** Task material follows **

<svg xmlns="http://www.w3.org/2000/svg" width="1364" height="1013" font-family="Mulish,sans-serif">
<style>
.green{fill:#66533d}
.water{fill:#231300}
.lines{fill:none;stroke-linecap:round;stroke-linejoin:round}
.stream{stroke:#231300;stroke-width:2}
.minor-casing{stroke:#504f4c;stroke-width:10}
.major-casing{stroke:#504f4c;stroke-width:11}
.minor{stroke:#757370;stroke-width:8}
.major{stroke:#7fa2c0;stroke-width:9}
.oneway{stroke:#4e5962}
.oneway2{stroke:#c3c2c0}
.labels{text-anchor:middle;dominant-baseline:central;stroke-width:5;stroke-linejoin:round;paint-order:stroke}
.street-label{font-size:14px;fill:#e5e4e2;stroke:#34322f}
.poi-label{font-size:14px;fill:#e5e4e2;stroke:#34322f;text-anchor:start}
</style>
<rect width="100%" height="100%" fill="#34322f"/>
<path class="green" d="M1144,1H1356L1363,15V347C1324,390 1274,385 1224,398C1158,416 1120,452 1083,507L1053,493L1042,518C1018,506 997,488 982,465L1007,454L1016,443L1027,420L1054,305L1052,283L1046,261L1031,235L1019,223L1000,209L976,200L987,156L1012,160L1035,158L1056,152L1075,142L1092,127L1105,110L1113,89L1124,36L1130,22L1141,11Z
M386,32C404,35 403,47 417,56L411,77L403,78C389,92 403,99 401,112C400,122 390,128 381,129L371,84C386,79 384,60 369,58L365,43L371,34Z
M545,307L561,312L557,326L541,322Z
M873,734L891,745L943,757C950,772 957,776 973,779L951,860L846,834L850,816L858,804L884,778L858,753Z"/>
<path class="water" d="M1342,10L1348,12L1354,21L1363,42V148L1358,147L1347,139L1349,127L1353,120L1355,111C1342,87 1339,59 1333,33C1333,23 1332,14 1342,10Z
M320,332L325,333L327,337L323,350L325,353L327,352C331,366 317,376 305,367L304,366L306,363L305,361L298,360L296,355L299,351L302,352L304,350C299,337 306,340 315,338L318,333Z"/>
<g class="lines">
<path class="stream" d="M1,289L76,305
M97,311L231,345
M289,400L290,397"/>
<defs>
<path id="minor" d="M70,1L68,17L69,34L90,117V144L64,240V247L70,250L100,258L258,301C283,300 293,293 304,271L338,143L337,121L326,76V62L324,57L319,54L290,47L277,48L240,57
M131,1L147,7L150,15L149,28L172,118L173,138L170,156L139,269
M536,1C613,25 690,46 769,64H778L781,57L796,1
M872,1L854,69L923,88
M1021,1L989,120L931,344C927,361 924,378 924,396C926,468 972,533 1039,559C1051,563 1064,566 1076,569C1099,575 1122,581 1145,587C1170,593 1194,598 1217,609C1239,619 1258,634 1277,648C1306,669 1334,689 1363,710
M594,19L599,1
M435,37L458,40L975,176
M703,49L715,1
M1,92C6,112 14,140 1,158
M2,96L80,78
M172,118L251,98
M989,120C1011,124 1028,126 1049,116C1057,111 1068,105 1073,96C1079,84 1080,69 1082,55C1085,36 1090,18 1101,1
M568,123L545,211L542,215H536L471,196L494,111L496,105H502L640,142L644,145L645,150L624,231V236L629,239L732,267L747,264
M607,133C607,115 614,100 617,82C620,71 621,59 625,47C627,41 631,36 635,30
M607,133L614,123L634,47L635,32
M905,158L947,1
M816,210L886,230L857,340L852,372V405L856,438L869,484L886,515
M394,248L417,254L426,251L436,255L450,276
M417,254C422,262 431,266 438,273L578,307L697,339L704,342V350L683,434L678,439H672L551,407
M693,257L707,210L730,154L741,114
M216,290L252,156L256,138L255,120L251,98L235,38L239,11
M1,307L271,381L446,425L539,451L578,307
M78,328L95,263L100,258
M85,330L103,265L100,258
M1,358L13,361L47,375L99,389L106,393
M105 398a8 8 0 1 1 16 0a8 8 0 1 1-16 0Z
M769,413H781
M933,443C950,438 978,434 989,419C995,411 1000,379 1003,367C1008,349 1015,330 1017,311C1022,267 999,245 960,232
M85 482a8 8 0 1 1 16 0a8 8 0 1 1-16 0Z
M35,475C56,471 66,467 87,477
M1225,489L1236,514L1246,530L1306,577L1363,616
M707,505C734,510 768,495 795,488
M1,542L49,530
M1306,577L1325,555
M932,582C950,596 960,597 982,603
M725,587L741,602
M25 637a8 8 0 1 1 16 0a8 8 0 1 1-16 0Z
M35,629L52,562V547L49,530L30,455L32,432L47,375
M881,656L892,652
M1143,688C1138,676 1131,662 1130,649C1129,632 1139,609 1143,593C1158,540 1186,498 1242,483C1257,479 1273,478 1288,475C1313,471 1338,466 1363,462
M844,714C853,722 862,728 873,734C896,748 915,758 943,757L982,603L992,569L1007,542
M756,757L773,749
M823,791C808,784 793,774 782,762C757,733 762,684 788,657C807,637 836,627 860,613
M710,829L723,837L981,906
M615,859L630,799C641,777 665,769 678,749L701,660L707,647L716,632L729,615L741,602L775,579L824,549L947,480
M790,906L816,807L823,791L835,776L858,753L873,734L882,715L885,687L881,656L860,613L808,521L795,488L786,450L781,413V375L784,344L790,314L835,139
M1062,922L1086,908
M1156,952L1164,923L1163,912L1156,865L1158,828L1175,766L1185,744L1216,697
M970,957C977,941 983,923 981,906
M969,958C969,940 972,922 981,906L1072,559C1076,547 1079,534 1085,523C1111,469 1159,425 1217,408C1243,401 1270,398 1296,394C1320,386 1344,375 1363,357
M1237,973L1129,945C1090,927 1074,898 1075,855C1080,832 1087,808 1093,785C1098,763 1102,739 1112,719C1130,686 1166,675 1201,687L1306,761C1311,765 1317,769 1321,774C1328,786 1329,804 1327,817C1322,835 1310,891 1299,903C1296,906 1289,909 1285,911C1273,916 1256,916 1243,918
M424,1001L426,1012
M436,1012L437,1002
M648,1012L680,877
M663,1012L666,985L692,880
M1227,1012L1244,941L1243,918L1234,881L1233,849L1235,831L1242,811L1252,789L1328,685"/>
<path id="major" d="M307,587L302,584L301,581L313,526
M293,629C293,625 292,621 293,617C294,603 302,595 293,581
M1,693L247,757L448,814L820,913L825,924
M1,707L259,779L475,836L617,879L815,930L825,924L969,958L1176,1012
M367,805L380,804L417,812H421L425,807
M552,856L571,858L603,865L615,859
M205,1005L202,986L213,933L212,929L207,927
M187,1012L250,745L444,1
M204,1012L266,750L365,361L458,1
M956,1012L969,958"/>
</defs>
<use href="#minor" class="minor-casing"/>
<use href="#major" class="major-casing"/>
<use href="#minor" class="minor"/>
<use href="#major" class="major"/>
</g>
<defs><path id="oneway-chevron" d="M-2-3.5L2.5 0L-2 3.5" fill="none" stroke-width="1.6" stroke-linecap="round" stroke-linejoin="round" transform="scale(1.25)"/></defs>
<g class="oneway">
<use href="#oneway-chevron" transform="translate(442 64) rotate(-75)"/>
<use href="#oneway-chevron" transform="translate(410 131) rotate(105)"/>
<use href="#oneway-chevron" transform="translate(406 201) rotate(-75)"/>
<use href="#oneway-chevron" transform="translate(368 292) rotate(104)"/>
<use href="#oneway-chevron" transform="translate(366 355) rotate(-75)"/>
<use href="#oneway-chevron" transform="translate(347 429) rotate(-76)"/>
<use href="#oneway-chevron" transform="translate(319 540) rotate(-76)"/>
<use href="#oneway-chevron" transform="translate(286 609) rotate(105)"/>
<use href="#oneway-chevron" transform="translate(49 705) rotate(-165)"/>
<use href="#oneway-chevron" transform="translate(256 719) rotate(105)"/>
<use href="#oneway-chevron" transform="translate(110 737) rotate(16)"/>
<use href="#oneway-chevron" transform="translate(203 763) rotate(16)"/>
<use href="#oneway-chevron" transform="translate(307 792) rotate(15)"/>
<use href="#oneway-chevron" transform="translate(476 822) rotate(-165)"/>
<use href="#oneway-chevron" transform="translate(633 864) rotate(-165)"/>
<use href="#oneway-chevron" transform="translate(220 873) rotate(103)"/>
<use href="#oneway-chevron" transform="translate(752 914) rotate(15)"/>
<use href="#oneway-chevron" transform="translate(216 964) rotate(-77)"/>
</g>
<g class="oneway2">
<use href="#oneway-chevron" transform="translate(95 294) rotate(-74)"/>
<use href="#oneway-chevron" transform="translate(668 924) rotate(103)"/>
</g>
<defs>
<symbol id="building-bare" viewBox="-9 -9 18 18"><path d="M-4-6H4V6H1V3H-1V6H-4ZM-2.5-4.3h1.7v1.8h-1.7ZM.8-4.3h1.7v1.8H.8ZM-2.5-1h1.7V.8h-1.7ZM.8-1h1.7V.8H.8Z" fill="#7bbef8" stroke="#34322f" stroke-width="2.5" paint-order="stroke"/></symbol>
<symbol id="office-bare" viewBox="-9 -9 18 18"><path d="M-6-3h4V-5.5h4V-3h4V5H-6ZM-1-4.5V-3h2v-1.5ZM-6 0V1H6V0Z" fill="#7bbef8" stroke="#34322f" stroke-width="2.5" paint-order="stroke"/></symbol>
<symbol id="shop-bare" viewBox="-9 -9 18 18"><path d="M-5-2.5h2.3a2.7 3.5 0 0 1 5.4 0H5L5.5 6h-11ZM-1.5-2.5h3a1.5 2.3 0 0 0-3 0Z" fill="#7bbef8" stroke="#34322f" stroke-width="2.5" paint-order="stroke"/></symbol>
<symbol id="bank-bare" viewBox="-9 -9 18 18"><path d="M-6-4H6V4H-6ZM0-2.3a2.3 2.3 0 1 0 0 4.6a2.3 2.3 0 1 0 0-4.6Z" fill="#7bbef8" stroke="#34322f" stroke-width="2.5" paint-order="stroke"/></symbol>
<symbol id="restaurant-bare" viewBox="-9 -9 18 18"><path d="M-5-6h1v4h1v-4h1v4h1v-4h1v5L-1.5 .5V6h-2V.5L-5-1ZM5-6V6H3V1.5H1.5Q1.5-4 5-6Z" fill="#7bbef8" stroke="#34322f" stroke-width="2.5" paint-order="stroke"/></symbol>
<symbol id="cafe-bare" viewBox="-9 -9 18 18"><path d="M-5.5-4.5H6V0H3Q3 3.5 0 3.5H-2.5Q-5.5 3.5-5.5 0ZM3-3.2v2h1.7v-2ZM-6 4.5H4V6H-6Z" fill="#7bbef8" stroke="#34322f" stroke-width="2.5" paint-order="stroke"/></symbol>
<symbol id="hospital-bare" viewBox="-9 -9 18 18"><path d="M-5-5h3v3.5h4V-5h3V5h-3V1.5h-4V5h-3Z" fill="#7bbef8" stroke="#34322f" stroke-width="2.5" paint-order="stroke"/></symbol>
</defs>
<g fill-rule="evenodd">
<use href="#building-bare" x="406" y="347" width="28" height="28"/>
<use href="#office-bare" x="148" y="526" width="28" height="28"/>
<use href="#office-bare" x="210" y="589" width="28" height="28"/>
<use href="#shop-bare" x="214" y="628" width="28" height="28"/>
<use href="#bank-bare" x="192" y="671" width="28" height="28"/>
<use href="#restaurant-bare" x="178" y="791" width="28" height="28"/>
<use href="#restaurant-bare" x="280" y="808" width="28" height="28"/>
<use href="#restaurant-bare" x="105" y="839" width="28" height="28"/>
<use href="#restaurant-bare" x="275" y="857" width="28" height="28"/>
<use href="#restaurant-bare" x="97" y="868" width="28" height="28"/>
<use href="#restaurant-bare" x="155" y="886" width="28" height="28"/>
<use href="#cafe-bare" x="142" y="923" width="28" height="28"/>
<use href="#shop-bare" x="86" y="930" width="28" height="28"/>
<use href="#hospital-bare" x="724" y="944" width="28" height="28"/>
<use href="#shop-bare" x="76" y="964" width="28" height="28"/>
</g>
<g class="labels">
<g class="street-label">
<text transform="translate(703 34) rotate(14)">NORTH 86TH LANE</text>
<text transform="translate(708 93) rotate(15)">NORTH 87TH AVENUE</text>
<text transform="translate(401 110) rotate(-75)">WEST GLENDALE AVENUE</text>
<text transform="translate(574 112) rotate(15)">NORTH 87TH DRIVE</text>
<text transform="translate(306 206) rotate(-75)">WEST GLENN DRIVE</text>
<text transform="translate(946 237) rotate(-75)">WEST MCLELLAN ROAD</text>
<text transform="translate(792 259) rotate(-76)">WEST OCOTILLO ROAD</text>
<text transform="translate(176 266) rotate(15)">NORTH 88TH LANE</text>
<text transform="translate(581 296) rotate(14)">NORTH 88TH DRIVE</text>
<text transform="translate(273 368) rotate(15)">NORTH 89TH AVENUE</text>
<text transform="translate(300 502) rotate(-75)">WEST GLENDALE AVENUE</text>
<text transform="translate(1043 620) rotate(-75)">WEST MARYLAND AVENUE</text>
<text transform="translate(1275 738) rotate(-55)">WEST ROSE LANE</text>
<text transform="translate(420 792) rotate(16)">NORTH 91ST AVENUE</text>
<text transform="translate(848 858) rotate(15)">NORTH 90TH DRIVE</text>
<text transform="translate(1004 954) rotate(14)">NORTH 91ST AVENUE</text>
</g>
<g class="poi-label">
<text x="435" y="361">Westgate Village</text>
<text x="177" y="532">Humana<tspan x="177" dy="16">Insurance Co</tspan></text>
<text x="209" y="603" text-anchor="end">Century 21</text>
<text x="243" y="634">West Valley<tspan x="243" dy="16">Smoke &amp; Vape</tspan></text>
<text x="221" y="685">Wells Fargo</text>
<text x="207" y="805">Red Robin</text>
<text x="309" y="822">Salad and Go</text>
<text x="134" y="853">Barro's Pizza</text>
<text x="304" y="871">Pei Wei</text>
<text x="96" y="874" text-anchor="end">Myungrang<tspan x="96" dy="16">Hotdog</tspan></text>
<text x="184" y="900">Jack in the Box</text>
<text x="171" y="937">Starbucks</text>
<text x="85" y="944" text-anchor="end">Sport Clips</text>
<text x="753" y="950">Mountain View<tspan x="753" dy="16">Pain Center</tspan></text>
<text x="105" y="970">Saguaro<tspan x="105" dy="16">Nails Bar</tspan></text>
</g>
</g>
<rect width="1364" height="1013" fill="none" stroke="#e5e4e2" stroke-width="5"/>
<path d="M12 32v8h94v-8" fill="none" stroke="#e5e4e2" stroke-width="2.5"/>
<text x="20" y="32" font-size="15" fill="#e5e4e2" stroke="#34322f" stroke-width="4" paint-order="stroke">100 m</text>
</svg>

** End of Task material **

*Exercise*:
This exercise requires the lines of the entries containing the string "labels".

*Reply*:
.labels{text-anchor:middle;dominant-baseline:central;stroke-width:5;stroke-linejoin:round;paint-order:stroke}
<g class="labels">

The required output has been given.